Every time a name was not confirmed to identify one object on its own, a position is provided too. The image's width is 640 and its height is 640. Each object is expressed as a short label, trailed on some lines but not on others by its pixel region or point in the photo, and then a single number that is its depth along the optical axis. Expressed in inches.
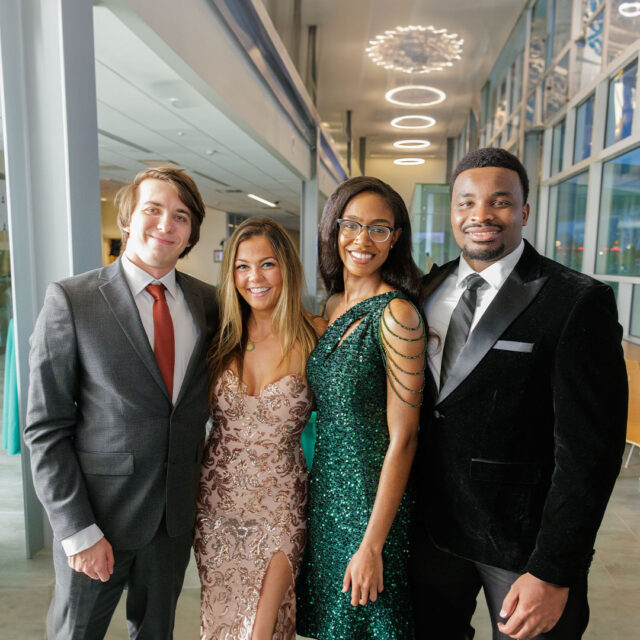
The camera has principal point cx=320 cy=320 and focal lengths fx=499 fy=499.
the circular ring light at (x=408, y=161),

+++++

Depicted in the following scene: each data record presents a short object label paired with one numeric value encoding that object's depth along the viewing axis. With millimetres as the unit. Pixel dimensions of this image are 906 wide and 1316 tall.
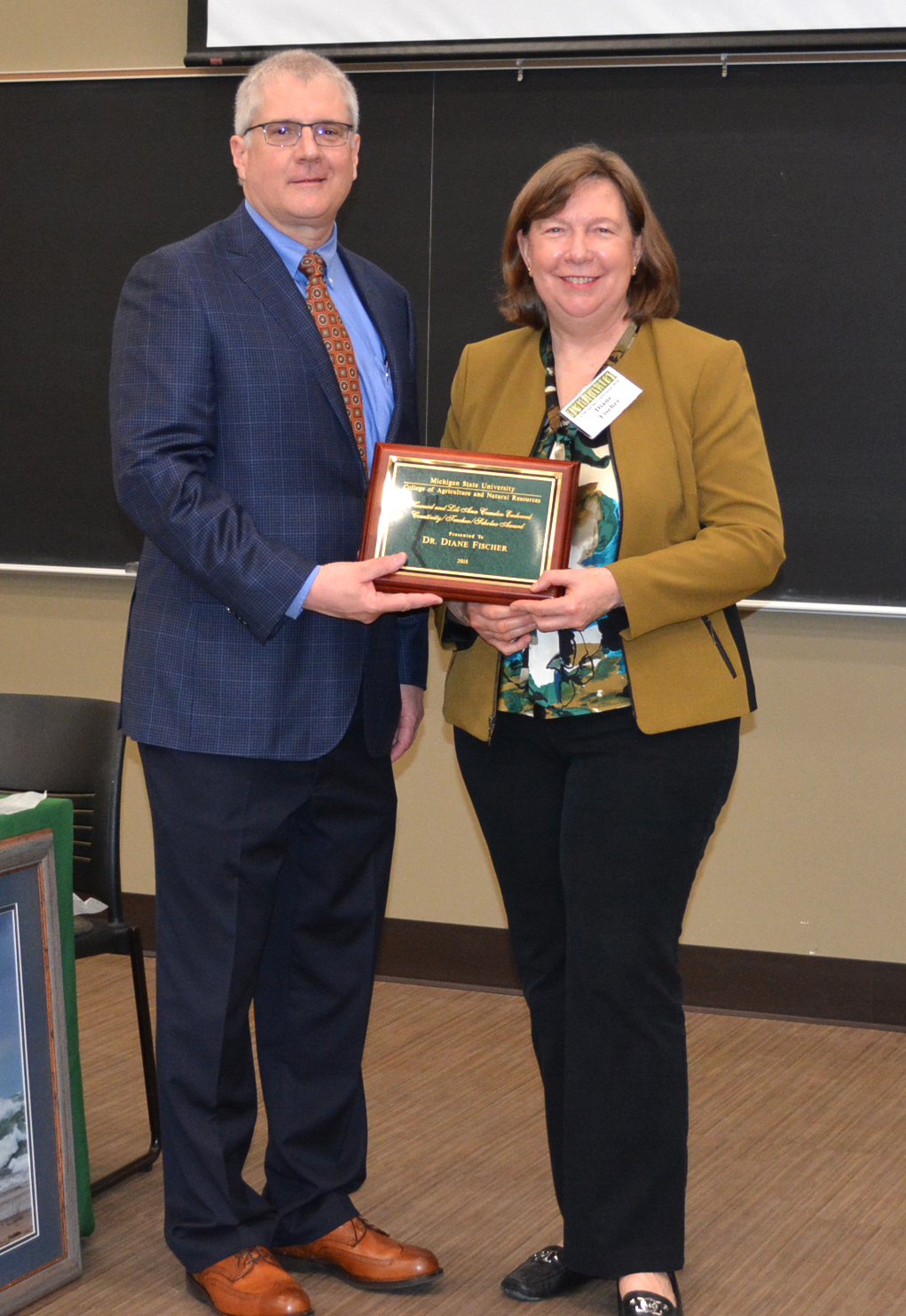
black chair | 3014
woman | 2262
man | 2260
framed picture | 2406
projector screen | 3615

+++++

> [Work instruction]
Although pictures appear among the entries, please set down only the lines from the one with "Every time a" up to and including the one with "the circular ring", word for word.

> [Exercise answer]
Every time a name was not confirmed to identify one object on its own, a position is provided too. The image's width is 640 and its height is 640. Each object is expressed as a short label, trailed on some lines but not on others by its pixel region or point in the photo, and then a single number that is its depth along the optical axis. Expressed in inches.
The camera has principal point cx=320 cy=320 and focal lengths fx=499 fy=499.
the circular ring light at (x=408, y=161),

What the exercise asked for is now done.